* [TAREFAS PROPOSTAS]:
1. No texto sobre o vazamento no Sisbajud, transcreva o trecho que começa pelas palavras "Segundo o CNJ, a" e termina em "CNJ em nota.", renomeando "CNJ" para "Conselho".
2. Liste as informações protegidas por sigilo bancário que, segundo o texto sobre o vazamento no Sisbajud, não foram violadas.

* [TEXTO DO EXERCÍCIO]:
>>>>>
Vazamento no Sisbajud expôs dados cadastrais de mais de 11 milhões de pessoas

O CNJ informou que já corrigiu a falha, notificou a PF e reforça que não haverá mensagens para os atingidos.
Vazamento no Sisbajud expôs dados cadastrais de mais de 11 milhões de pessoas
O CNJ disse que já corrigiu a falha, notificou a PF e reforçou que não haverá mensagens para os atingidos (Foto: Gilmar Ferreira)

O Conselho Nacional de Justiça (CNJ) confirmou nesta quarta-feira (24) que um “incidente de segurança” no Sistema de Busca de Ativos do Poder Judiciário (Sisbajud) resultou no acesso indevido a informações cadastrais de 11.003.398 pessoas físicas.

Segundo o CNJ, a falha foi registrada nos dias 20 e 21 de julho e permitiu que agentes externos acessassem dados como nome completo, chave Pix, nome do banco, número da agência e da conta. A entidade afirma, no entanto, que não houve violação de informações protegidas por sigilo bancário, como senhas, extratos, saldos ou valores movimentados.

“Não houve qualquer comprometimento à integridade do sistema bancário. Os dados expostos não permitem movimentações, transferências ou acesso direto às contas”, reiterou o CNJ em nota.

Assim que a anomalia foi detectada, o órgão informou ter restabelecido os protocolos de segurança, corrigido a vulnerabilidade e retomado a operação normal do sistema. A Polícia Federal e a Autoridade Nacional de Proteção de Dados (ANPD) foram notificadas, conforme prevê a Lei Geral de Proteção de Dados (LGPD).
<<<<<
* [INFORMAÇÕES APRESENTADAS]:
>>>>>
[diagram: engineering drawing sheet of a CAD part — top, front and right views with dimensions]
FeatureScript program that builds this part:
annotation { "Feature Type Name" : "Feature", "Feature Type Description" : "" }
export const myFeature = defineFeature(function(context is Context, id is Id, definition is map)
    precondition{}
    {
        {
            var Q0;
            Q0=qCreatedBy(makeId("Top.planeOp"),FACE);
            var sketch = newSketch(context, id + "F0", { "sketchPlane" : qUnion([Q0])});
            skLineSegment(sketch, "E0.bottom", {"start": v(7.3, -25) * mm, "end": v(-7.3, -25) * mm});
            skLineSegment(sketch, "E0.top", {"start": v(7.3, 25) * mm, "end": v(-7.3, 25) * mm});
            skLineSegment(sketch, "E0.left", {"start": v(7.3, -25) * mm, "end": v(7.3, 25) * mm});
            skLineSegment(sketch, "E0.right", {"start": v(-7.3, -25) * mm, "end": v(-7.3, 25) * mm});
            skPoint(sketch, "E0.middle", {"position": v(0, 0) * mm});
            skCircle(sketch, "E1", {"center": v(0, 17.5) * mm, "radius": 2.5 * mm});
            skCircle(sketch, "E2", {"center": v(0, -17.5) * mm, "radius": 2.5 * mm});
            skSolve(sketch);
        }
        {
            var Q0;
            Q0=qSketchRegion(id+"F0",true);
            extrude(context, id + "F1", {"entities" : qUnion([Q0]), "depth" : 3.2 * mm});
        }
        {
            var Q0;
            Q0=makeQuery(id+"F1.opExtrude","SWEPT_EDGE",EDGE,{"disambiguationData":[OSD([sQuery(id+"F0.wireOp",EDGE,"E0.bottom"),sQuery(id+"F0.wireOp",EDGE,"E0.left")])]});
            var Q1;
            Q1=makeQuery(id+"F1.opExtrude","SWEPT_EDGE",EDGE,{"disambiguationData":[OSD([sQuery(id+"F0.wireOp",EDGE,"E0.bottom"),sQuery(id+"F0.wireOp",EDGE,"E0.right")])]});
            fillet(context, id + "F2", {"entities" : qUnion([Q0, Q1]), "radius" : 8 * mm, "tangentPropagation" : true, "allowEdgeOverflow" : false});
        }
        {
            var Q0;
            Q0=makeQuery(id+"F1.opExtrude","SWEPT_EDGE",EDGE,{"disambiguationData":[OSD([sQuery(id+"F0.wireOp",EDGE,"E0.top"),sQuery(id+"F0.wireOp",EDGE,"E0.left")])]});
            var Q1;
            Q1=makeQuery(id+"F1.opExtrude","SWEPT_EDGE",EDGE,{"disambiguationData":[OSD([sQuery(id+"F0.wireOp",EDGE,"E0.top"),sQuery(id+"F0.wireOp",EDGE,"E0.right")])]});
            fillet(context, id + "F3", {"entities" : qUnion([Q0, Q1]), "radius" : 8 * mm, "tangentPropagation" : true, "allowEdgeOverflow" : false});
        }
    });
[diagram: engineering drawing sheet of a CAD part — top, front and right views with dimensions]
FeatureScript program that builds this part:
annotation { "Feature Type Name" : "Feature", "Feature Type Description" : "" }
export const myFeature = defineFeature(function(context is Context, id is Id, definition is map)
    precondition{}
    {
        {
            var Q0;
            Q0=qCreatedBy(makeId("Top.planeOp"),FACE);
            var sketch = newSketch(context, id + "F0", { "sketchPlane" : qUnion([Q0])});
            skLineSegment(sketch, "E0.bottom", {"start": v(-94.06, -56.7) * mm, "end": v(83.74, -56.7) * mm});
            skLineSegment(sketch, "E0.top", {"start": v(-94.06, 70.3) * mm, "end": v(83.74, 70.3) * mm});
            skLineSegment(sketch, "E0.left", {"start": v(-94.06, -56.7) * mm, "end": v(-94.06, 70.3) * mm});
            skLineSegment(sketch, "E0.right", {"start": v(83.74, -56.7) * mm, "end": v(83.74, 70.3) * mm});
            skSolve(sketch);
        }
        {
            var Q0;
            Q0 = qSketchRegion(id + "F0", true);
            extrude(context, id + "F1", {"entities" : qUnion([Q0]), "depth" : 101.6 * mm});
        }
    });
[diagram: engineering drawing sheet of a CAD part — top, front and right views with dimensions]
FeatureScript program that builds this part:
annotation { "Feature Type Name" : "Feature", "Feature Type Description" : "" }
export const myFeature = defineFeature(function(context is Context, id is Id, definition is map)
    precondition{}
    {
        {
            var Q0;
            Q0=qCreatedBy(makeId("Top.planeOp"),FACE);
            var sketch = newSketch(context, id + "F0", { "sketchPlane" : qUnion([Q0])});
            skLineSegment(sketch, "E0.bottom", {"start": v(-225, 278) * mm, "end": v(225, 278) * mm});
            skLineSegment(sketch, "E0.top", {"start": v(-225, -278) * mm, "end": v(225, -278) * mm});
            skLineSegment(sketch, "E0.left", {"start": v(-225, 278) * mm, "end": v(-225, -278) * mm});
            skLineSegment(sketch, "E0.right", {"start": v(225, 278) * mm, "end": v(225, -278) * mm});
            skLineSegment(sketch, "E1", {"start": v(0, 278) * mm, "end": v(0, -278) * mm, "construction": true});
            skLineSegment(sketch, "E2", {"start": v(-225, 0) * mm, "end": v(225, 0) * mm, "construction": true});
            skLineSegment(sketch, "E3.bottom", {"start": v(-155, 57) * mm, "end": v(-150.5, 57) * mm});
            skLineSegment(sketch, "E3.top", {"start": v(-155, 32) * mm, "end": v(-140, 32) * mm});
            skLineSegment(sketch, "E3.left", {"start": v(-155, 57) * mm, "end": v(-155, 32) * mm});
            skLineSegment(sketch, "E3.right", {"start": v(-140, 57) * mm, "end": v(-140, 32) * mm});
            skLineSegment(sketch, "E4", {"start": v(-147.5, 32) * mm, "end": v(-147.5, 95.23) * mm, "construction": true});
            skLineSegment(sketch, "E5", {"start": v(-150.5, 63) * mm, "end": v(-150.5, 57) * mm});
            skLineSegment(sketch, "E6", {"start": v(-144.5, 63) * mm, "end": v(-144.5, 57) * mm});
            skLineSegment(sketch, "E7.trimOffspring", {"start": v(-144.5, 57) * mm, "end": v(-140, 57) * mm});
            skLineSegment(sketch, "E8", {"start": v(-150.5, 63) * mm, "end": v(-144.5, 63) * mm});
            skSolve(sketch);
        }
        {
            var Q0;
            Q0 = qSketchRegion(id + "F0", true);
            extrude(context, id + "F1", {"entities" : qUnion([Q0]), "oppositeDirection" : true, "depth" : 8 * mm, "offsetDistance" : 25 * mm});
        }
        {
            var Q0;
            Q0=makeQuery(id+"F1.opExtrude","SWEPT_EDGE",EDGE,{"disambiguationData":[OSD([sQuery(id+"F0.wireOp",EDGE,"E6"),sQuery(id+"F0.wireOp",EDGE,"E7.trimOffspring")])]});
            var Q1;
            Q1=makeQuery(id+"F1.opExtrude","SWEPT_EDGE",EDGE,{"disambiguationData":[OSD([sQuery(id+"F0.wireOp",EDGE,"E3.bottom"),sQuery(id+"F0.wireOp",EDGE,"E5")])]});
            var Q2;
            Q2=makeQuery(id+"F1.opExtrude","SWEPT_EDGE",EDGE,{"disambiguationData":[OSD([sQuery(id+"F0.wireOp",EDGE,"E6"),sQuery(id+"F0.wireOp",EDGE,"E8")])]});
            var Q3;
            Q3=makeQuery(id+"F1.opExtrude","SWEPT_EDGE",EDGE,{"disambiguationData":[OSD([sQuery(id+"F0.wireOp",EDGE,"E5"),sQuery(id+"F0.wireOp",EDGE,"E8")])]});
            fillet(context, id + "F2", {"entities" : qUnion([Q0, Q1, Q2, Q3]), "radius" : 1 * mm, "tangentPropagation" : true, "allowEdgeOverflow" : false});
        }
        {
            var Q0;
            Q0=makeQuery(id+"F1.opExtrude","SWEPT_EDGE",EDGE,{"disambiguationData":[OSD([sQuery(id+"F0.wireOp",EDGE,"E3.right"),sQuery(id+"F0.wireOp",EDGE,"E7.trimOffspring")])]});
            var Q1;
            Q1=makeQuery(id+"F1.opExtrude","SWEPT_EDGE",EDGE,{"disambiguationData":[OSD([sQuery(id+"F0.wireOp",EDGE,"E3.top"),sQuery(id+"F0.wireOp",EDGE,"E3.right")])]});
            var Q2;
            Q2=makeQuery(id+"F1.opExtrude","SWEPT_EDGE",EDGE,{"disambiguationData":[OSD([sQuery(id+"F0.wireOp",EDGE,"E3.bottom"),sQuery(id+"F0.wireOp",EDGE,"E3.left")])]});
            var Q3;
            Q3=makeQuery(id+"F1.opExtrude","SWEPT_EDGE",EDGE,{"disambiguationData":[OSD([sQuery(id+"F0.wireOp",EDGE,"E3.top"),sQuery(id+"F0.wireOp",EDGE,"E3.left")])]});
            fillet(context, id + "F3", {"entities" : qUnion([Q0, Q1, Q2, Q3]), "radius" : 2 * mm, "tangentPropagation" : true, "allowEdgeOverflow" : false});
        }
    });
<<<<<
* [RESPOSTAS]:
1.
Segundo o Conselho, a falha foi registrada nos dias 20 e 21 de julho e permitiu que agentes externos acessassem dados como nome completo, chave Pix, nome do banco, número da agência e da conta. A entidade afirma, no entanto, que não houve violação de informações protegidas por sigilo bancário, como senhas, extratos, saldos ou valores movimentados.

“Não houve qualquer comprometimento à integridade do sistema bancário. Os dados expostos não permitem movimentações, transferências ou acesso direto às contas”, reiterou o Conselho em nota.

2. senhas, extratos, saldos, valores movimentados